「什麼問題呀?」如意問她。
趙瑾笑眯眯看著她:「三哥哥回家沒多大問題啦。」
「真的嘛?」糕糕一下沖了過來,眼睛亮晶晶地問她。
「是呀。」趙瑾道,「或許再有一個月,你三哥哥就回家來啦。」
「不走了嗎?」
「不走了。」
聞言,糕糕一下眉開眼笑,高興地跟什麼似的。
如意也跟著一起蹦蹦跳跳。
趙瑾笑看著他們。
依皇后之言,只怕離裴承州回來的時間也不遠了,不知京城即將熱鬧起來,他們家也要整整齊齊熱鬧起來了。

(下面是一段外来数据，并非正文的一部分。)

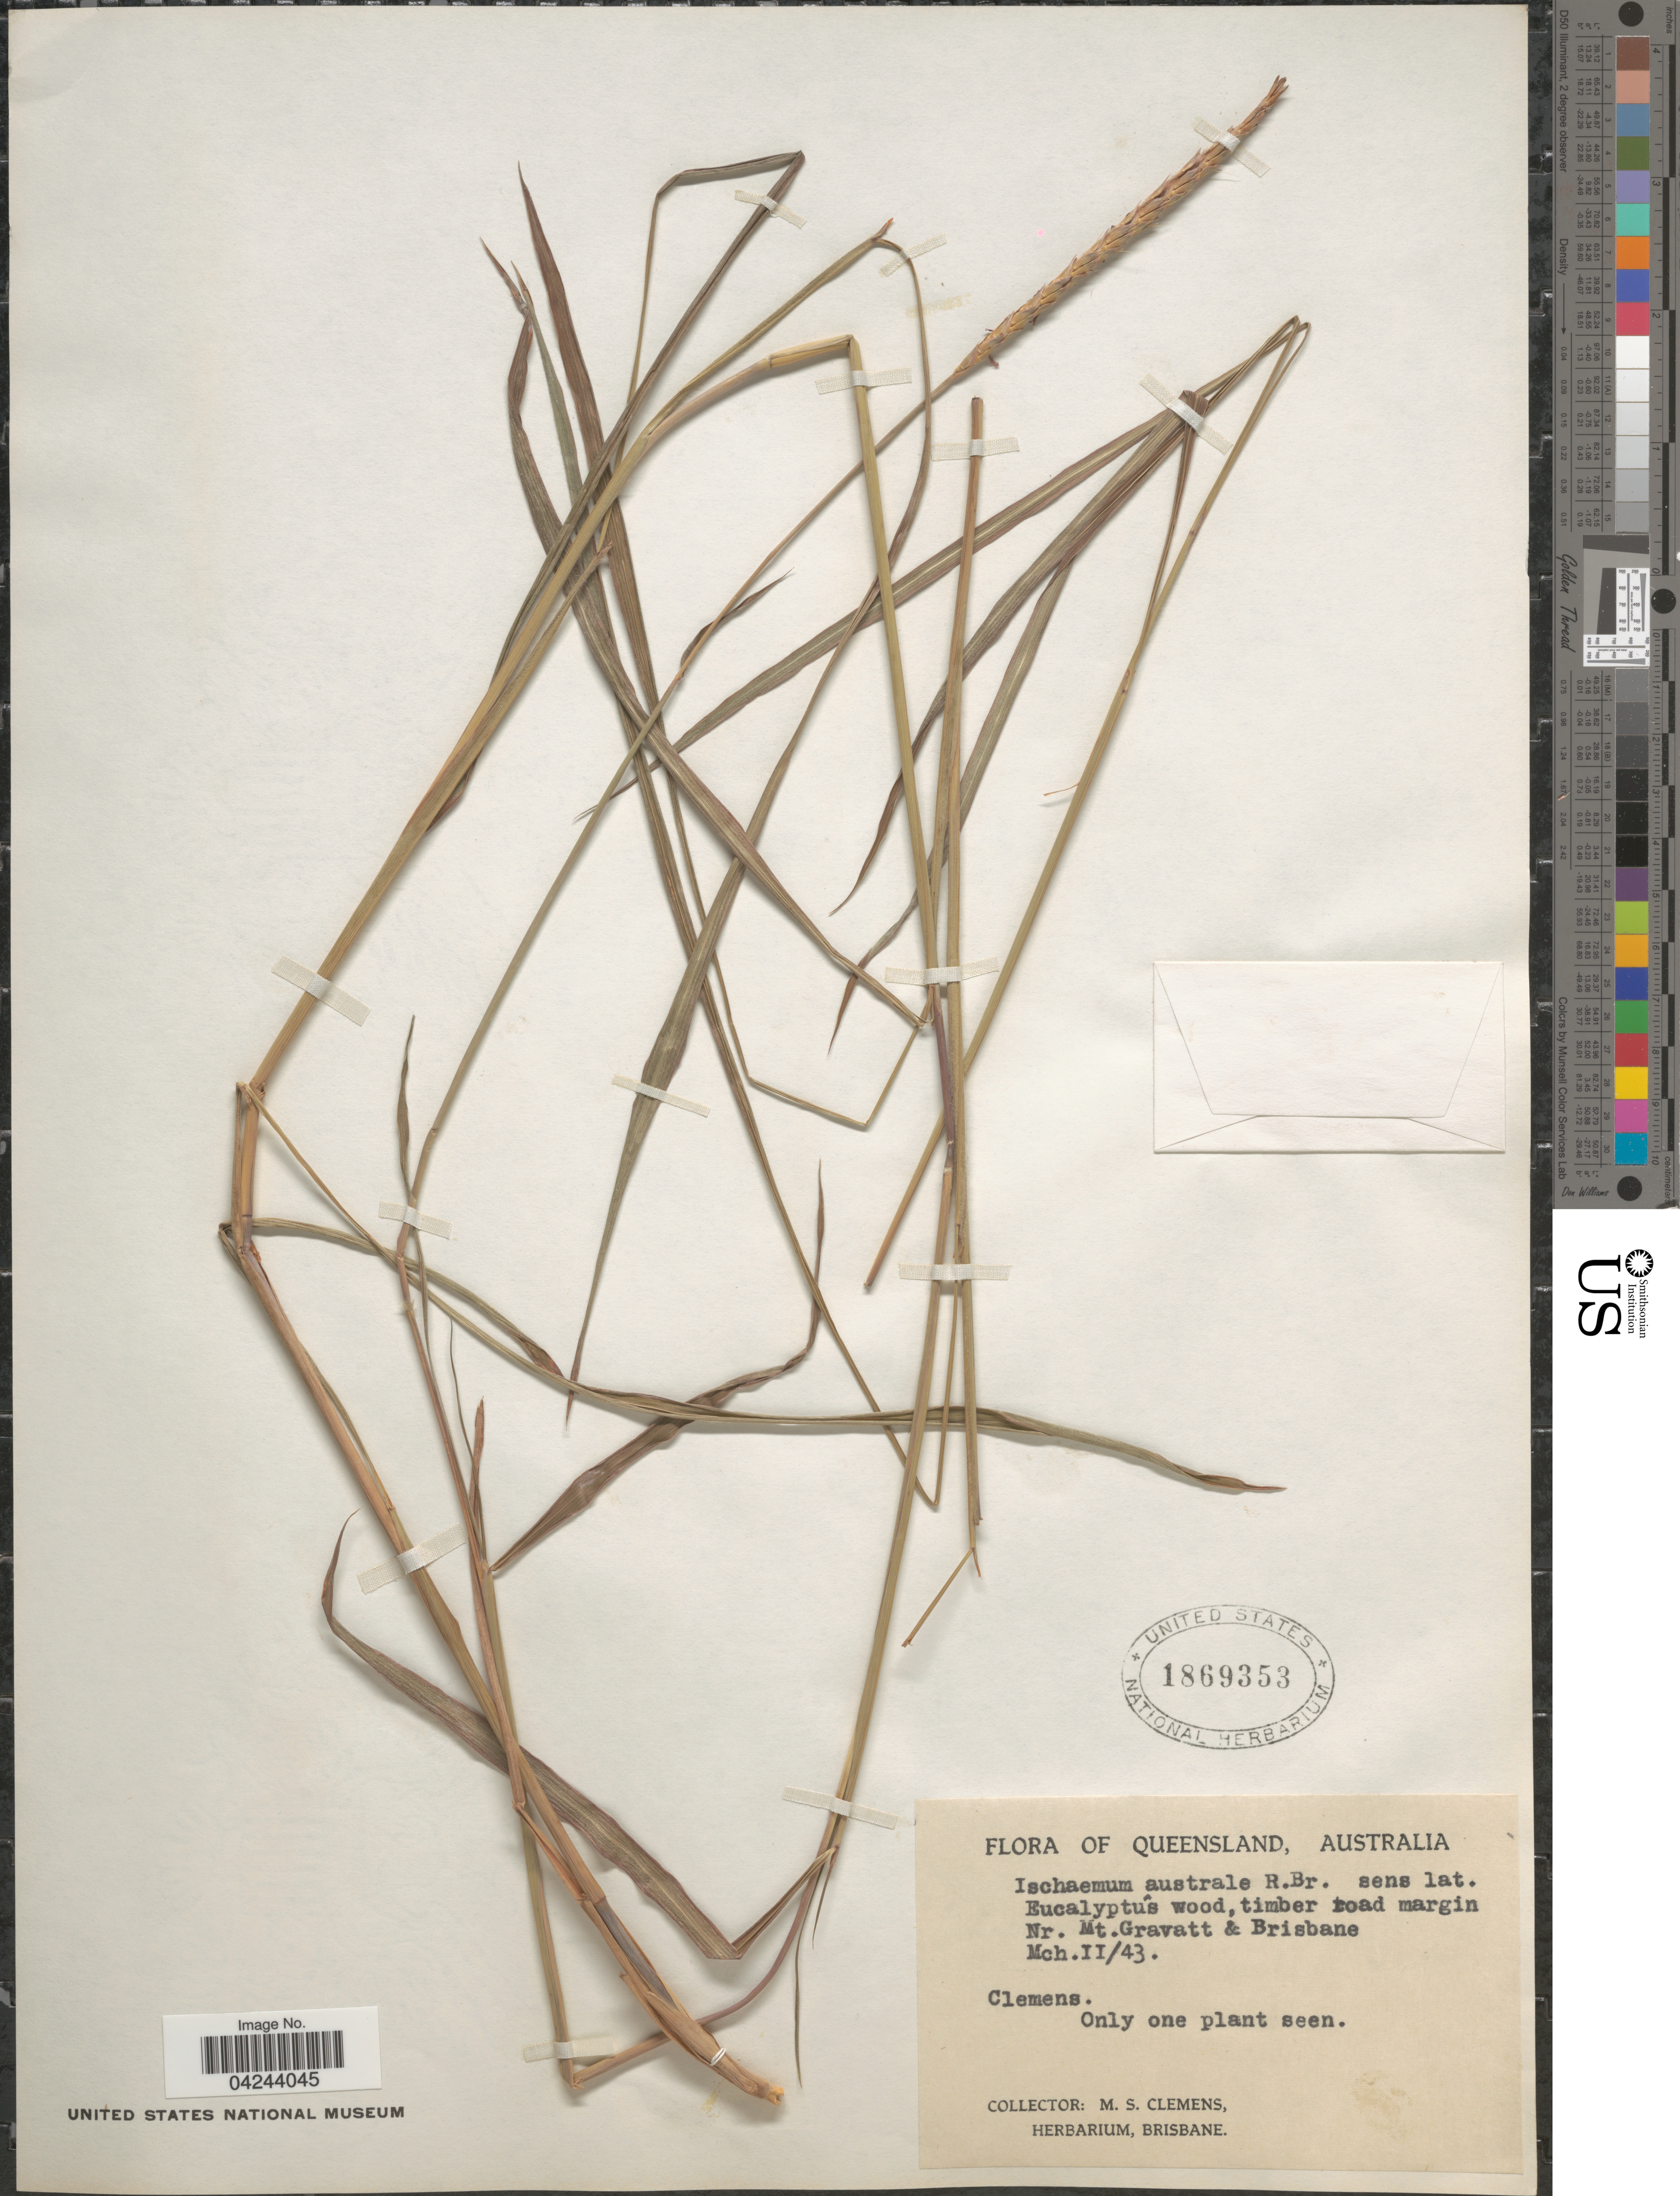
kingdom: Plantae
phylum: Tracheophyta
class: Liliopsida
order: Poales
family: Poaceae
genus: Ischaemum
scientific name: Ischaemum australe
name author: R. Br.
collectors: M. S. Clemens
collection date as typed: Transcribed d/m/y: 2/3/43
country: Australia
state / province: Queensland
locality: Timber road margin Nr. Mt.Gravatt & Brisbane.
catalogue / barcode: US 1869353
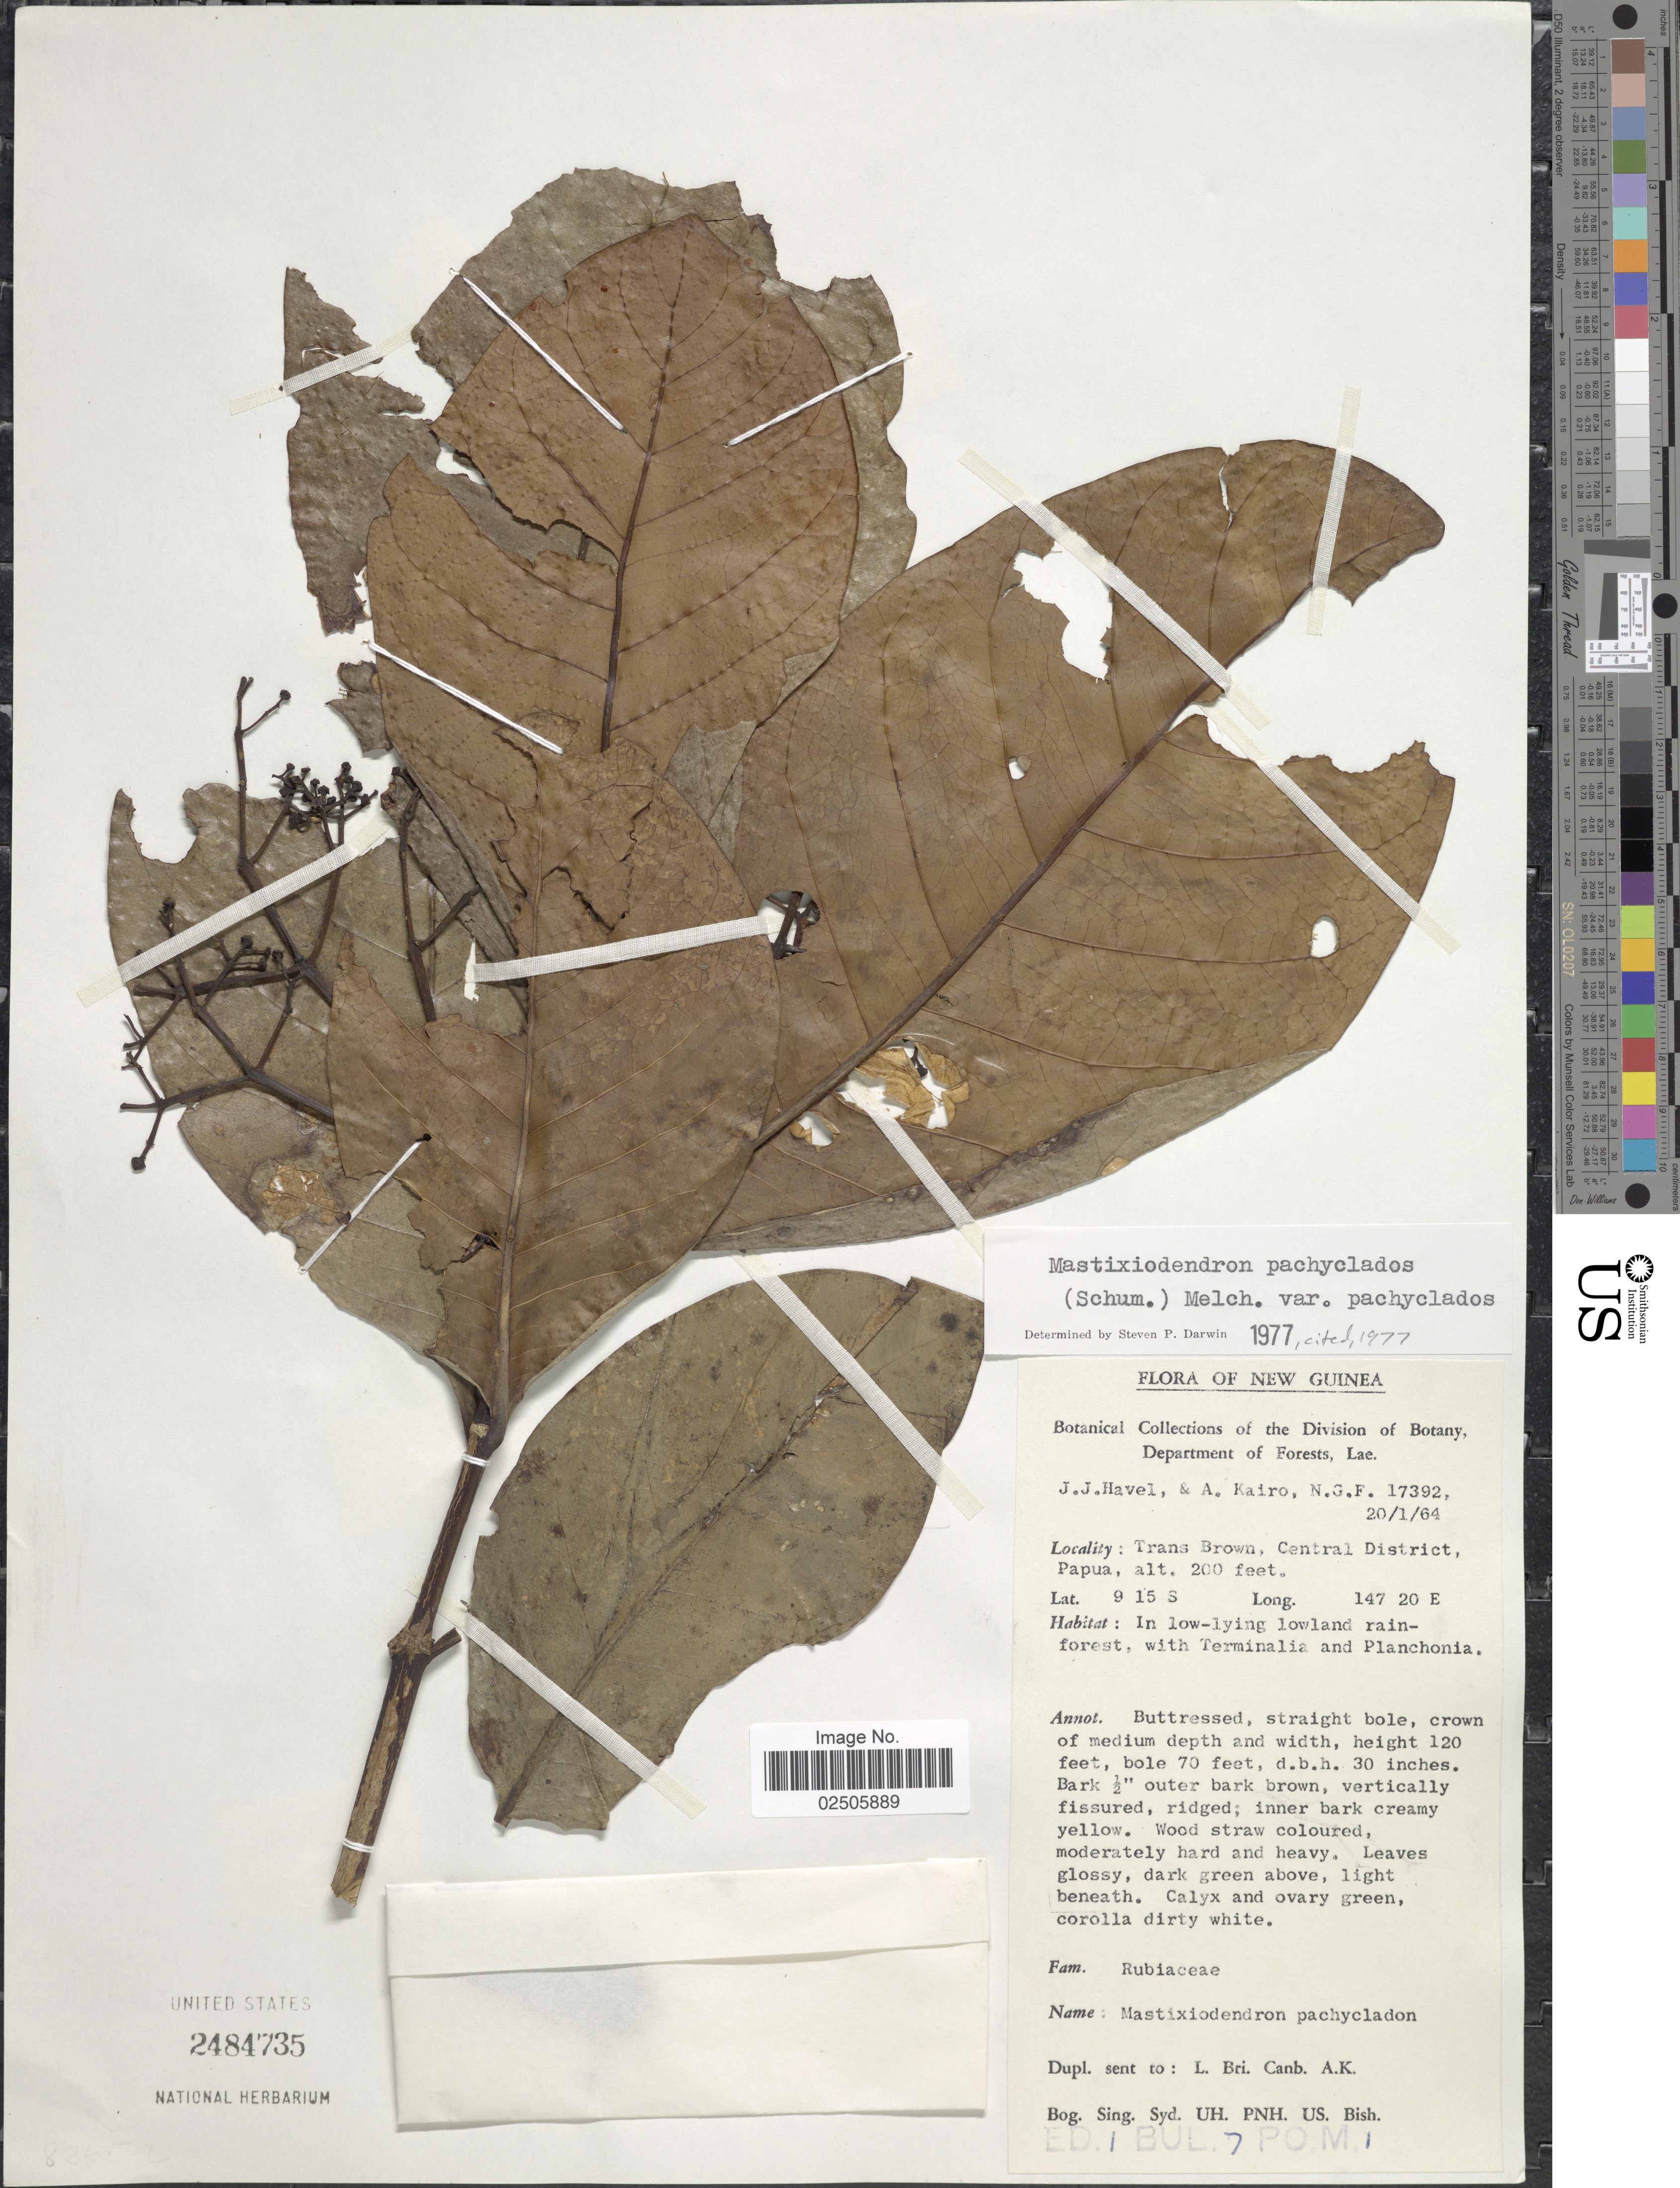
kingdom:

正在隴西那邊鬧著之時,二皇子府的小郡主滿月宴也到了。
這回比之先前的洗三宴更隆重盛大,二皇子府堪稱廣發請帖。
因當日正值休沐,趙瑾一家子都去了。
她被二皇子妃迎進了宴客廳後一眼就看到了趙夫人,遂上前坐在了她身邊。
見後者與裴羨祖孫幾個親熱過後,這才輕聲問:「宋側妃今日沒出來麼?」
「難產過的身子是要坐雙月子的。」趙夫人回道。
更別說宋妙雲那還不是普通的難產,更連帶著大出血,坐雙月子都是輕的。
趙瑾點了點頭,見趙夫人不住按壓著眼角,不由關心道:「母親怎得了,可是眼睛不舒服?」
「眼睛倒好著。」趙夫人臉色微妙,「就是右眼皮跳了好幾日,不知要出什麼事了。」
趙瑾想了想:「大抵只是母親身子何處不適,等稍後叫武燕給你瞧瞧。」
右眼跳災這種事……封建迷信不可取。
趙夫人點頭道:「我這幾日是沒睡好,一時念著允哥兒,一時又擔著州哥兒的心,左不過都是你們……到底兒女都是債啊。」她嘆了口氣。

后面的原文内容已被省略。